FOLLOW THE HERD: “Some people are tweeting about how they just got out of a cab,” says Chuck D (left). “They’re twending, they need twerapy, and they’re twurning into twitiots and twack addicts.” |
Don't call it a comeback tour. Or a Public Enemy reunion. Even if you snoozed on their last few discs and festival romps across five continents, Chuck D and Flavor Flav have perpetually marched forth in raucous righteousness. Not even the latter's gig as a VH1 sideshow held back the locomotive. When you're hip-hop's longest-lasting instrument for change, with a celebration-worthy catalogue, eternal vigilance is the price of liberty.
"Just because we're not in the United States doesn't mean that we aren't doing something," Chuck tells me from Long Island, explaining how Fear of a Black Planet will be immortalized at the House of Blues this Monday. "The typical journalist still asks what got us back together, but we never stop touring. In 2007, it was 20 years of the group existing. Then in 2008, it was 20 years of It Takes a Nation of Millions To Hold Us Back. Then in 2009, it was 20 years of 'Fight the Power.' And now this."
Although he's the positive MC archetype, Chuck D is hardly content, and he likely never will be. Public Enemy have achieved more road success than any other rap group ever, but fans, accolades, and tour rewards don't come in a vacuum, and the one-time Air America host recognizes dire socio-political realities perhaps better than his contemporaries. Not to hate on Ice Cube, but he appears to have changed his opinion of Tinseltown since recording "Burn Hollywood Burn" with Public Enemy two decades ago. Chuck took more revolutionary routes, spitting rhymes for justice, volunteering, and schooling folks on hip-hop and progressive values on the lecture circuit.
Despite their ties to the foundation, however, it would be imprudent to count Public Enemy out of the multimedia marathon. Many of the conversations Chuck leads at colleges pertain to technology, and his group wear as a badge of honor their status as one of the first rap acts to have an interactive Web site, in the late '90s. Long Island's rebel outfit has always fed off grassroots — for some time before Flav became cable's most unlikely gigolo, Public Enemy relied on uncensored online avenues for exposure.
At the same time, Chuck, who uses Twitter to push thoughts and music, will never become Tweetle Dee.
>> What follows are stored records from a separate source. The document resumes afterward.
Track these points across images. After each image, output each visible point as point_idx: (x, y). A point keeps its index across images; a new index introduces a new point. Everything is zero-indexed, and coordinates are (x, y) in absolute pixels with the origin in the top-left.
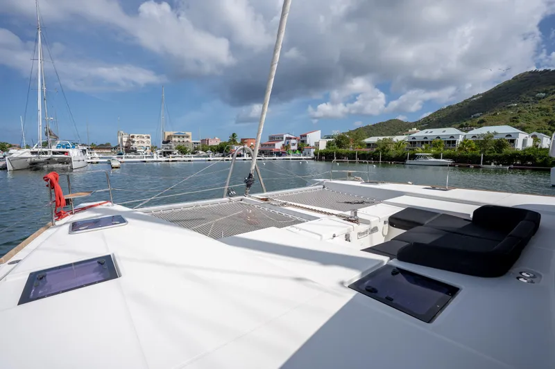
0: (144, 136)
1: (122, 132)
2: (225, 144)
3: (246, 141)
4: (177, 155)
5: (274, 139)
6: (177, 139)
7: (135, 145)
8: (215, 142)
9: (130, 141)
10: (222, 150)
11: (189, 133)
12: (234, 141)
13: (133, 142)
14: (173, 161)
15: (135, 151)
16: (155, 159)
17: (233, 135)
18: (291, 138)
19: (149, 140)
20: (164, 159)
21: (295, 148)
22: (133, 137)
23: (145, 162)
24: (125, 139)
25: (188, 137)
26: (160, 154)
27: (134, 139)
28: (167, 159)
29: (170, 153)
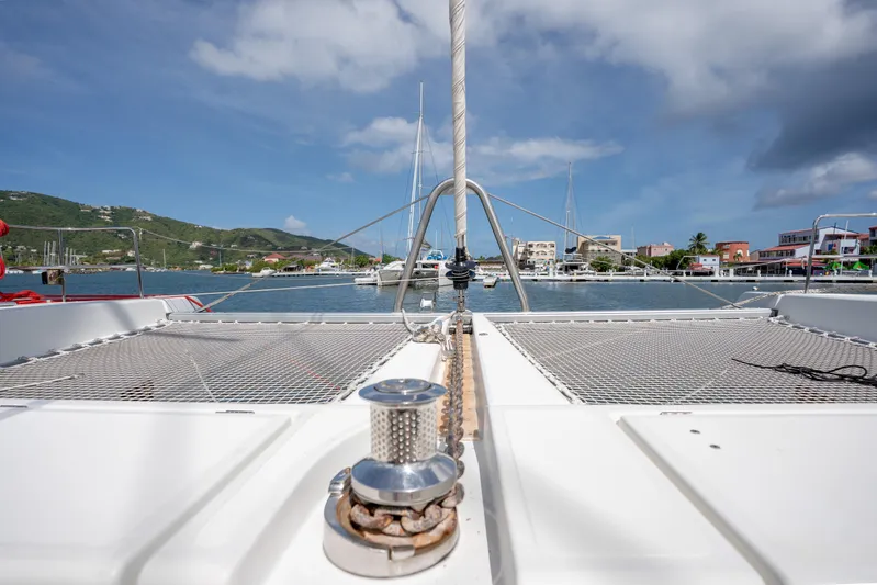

All the social networking muscle in the world, he says, is useless unless you have important news to share. "Some people are tweeting about how they just got out of a cab. They're twending, they need twerapy, and they're twurning into twitiots and twack addicts. People think they're making their own decisions — and I know it fills up their time — but I can't be part of that. Still, at the same time, Prince said it best: 'If you're not on top of technology, then technology will be on top of you.' It's like swimming — you have to stay afloat, or just stay far away from it on your own little island."